EXERCISE DIRECTIONS -
From the fuel injector passage below, list every chamber or cavity it names, with its reference number.

The pressure intensifying mechanism 70 is positioned within injector body 40 and includes a piston 72 which is attached to a plunger 74. A relatively large hydraulic surface 71 on piston 72 is exposed to fluid pressure in actuation fluid cavity 45. A relatively small hydraulic surface 73 on the bottom of plunger 74 is exposed to fluid pressure in a fuel pressurization chamber 75. The alternately intermediate pressure or low pressure on the large hydraulic surface 71 of piston 72 from actuation fluid cavity 45 causes piston 72 and hence plunger 74 to move between an up position and a down position. A biasing spring 76 biases piston 72 toward its up position. The strength of biasing spring 76 is preferably such that it can move piston 72 and plunger 74 toward their up position when low pressure prevails in actuation fluid cavity 45. The size of hydraulic surface 71 should be such that when intermediate pressure prevails in actuation fluid cavity 45, piston 72 and plunger 74 are forced down to compress fuel in fuel pressurization chamber 75. When low pressure is returned to actuation fluid cavity 45, biasing spring 76 can move piston 72 and plunger 74 toward their up position, drawing fuel into fuel pressurization chamber 75 from a second nozzle supply passage 77 and expelling used actuation fuel into drain 47.
Fuel pressurization chamber 75 connects via second nozzle supply passage 77 to a nozzle chamber 81 which is defined by injector body 40. First nozzle supply passage 32 extends between fuel inlet 41 and a nozzle chamber 81, also defined by injector body 40, and supplies intermediate pressure fuel from intermediate pressure fuel supply line 24 to nozzle chamber 81. A check valve 90 is positioned within first nozzle supply passage 32 between inlet 41 and the junction 78 with second nozzle supply passage 77. Check valve 90 allows fuel to flow from inlet 41 toward nozzle chamber 81, but blocks flow from fuel pressurization chamber 75 back up the passage toward inlet 41. Thus, when plunger 74 moves from its down position back toward its up position, fuel can be drawn past check valve 90, through second nozzle supply passage 77, and into fuel pressurization chamber 75. When plunger 75 is subsequently driven downward, the pressurized fuel can be forced into nozzle chamber 81, but check valve 90 prevents the pressurized fuel from being forced back up first nozzle supply passage 32.

PROVIDED RECORDS -
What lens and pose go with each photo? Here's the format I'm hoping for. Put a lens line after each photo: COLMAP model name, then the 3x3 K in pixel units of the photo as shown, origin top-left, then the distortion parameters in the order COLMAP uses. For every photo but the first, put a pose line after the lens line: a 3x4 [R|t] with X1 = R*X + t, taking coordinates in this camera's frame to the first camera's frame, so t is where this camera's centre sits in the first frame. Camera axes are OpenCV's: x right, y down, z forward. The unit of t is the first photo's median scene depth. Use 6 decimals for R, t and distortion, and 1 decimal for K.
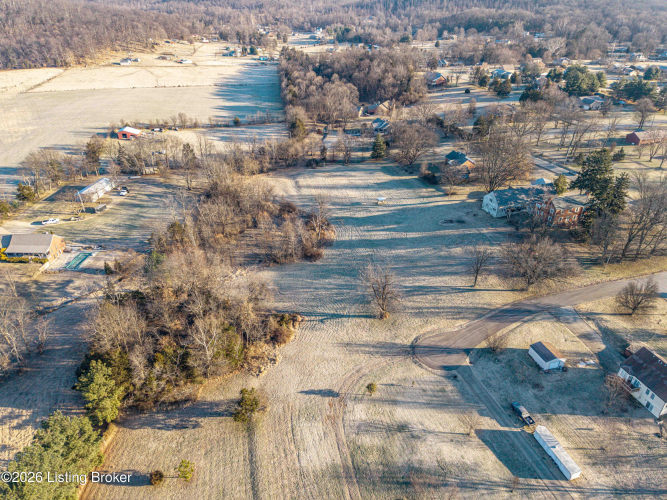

---

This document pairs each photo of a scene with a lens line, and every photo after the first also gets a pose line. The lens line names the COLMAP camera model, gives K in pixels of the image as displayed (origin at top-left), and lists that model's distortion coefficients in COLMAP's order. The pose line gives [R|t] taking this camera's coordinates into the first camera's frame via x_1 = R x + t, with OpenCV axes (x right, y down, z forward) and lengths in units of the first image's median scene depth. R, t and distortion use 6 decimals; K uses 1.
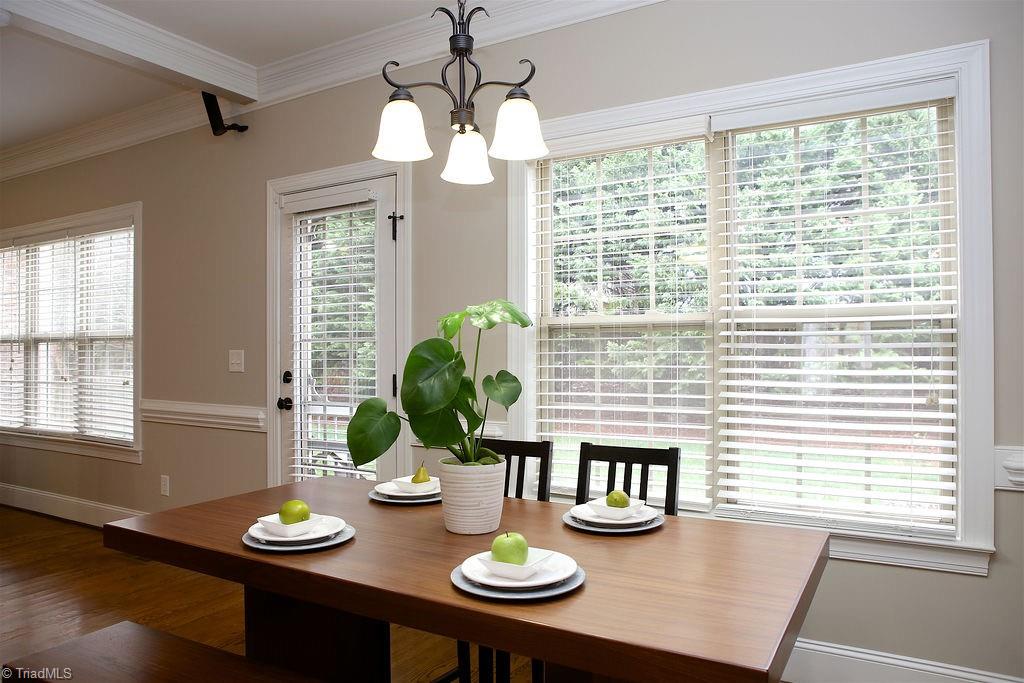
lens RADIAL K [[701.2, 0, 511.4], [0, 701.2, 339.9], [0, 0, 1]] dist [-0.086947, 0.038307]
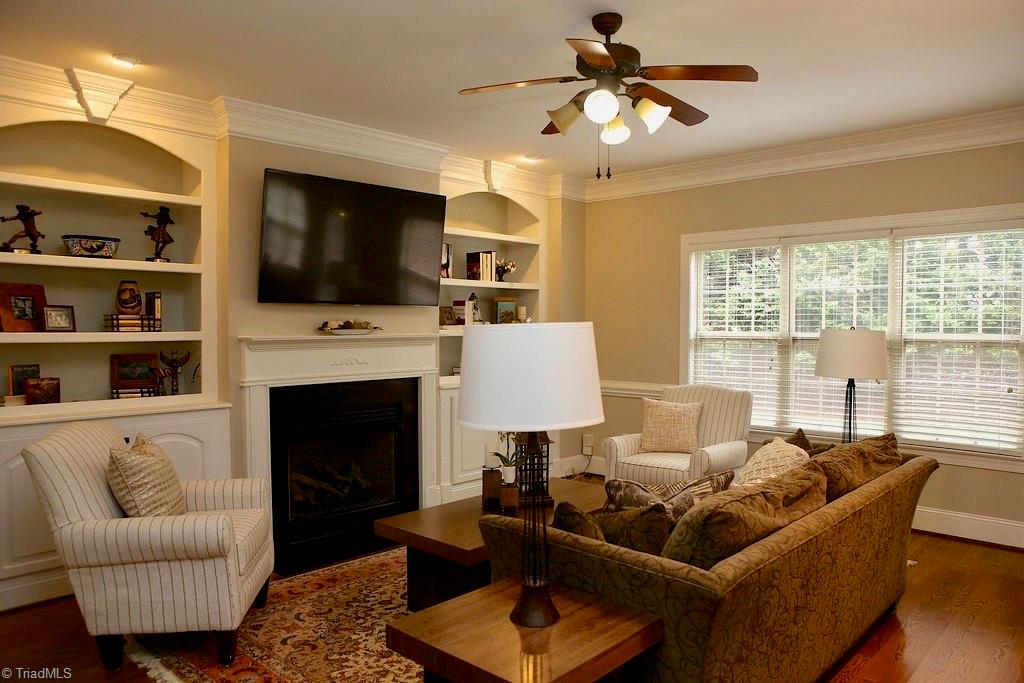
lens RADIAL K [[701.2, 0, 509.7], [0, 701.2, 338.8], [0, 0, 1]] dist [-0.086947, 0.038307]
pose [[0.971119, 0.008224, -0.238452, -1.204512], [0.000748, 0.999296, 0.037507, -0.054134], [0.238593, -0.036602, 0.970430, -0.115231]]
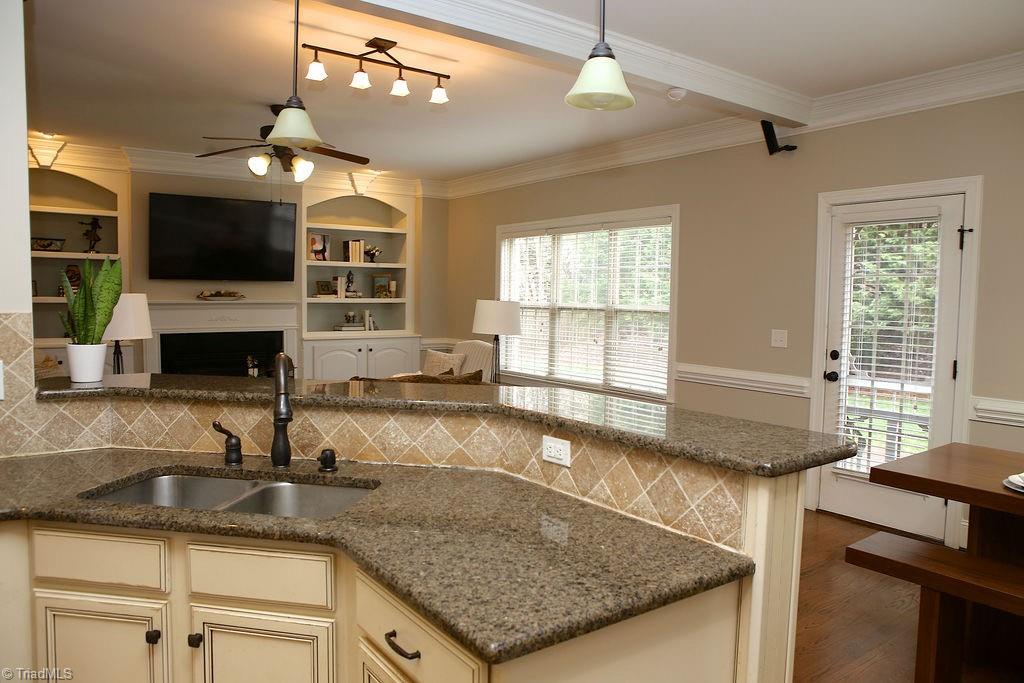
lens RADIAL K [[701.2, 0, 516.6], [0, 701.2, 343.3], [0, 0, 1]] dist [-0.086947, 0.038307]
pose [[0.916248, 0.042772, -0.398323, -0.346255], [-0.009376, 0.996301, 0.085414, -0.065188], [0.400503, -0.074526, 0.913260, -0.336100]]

* * *

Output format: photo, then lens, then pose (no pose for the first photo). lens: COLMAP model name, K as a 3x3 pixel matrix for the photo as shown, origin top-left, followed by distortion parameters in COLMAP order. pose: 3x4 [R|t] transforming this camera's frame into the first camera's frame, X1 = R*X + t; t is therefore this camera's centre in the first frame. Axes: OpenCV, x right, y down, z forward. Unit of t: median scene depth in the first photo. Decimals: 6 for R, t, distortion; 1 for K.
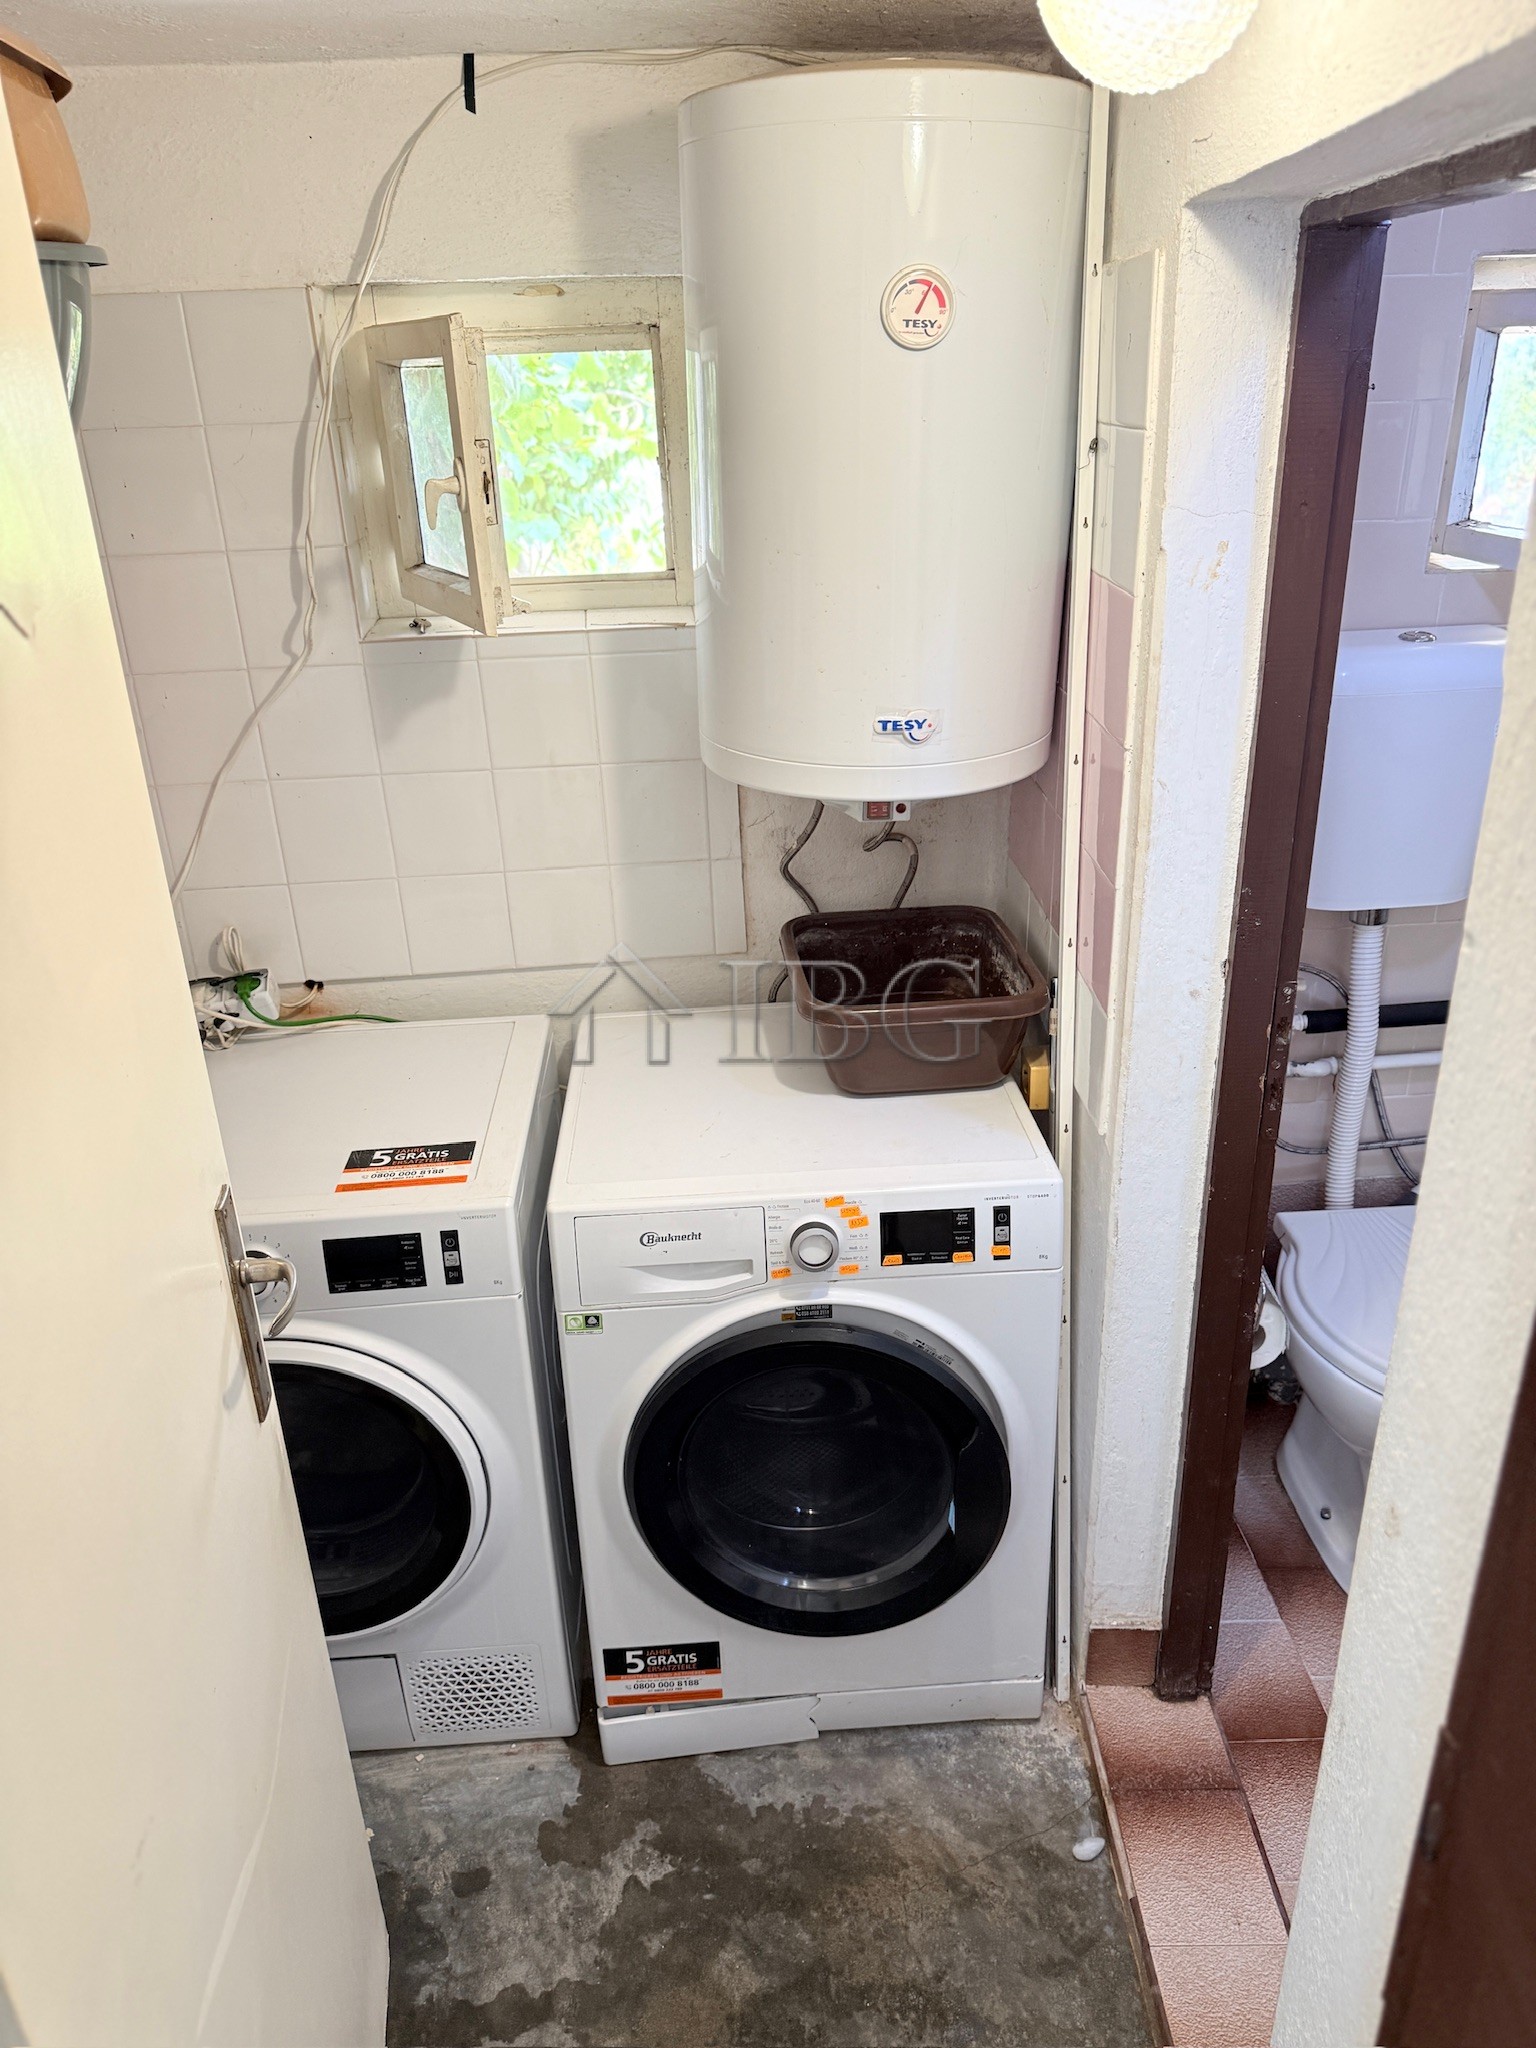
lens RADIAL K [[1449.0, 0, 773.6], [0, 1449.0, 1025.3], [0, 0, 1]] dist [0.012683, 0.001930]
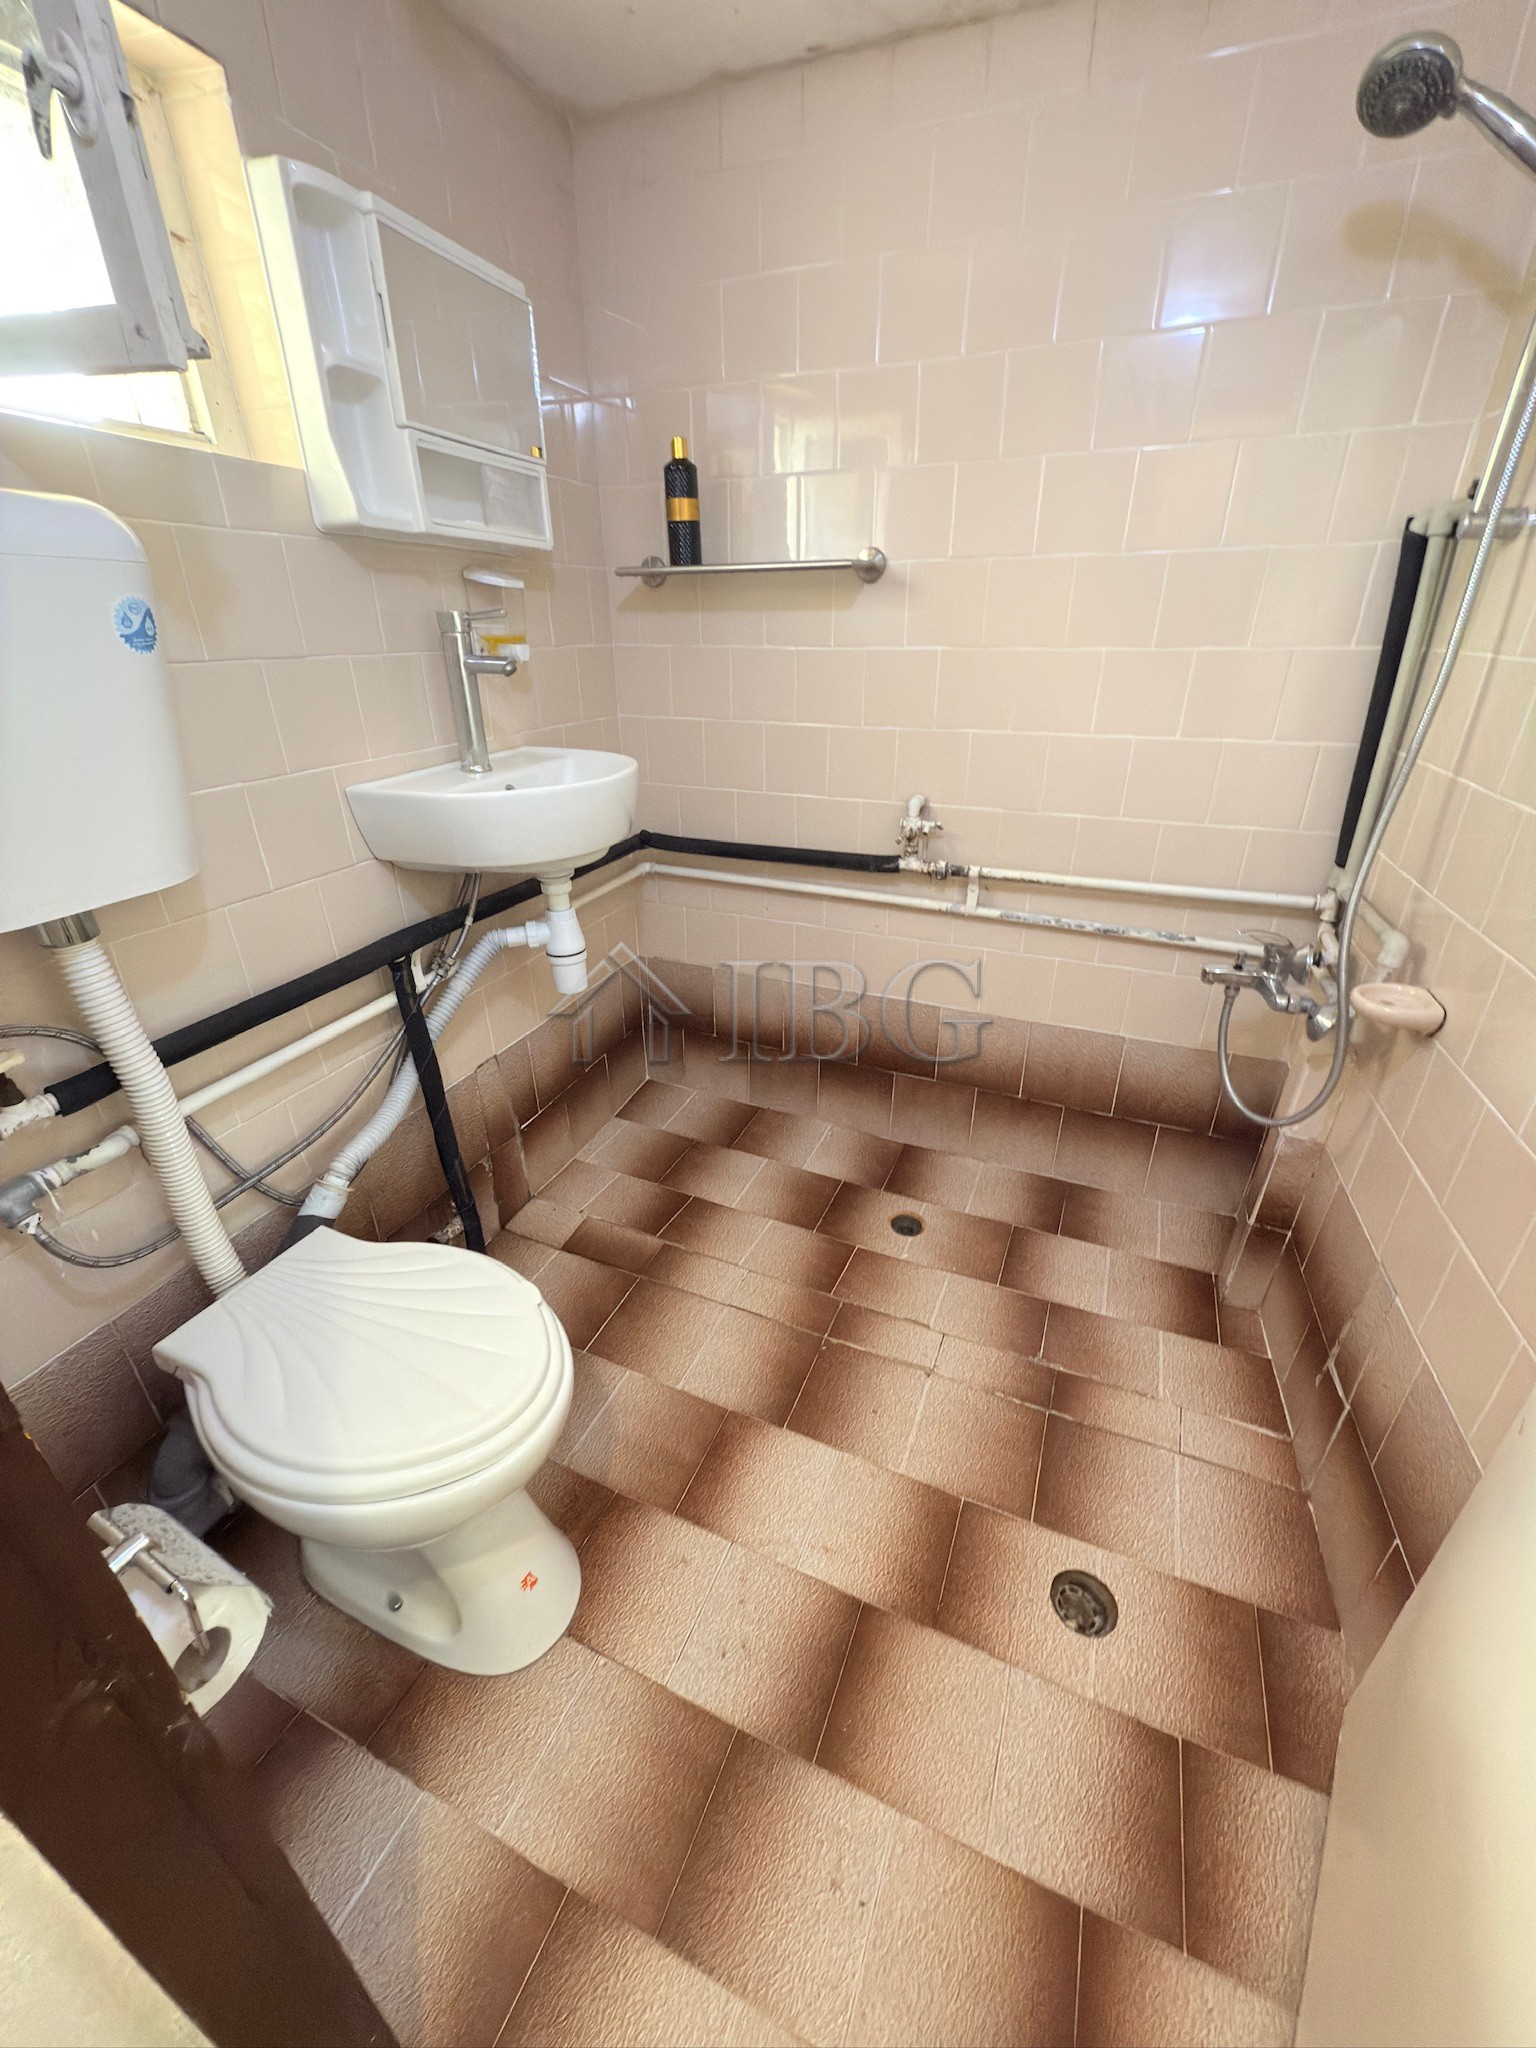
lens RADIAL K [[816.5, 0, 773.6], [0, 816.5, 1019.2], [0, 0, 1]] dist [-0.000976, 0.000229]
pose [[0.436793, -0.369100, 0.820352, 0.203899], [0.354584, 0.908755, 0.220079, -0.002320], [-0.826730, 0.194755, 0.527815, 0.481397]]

YOUR RESPONSE -
actuation fluid cavity 45, fuel pressurization chamber 75, nozzle chamber 81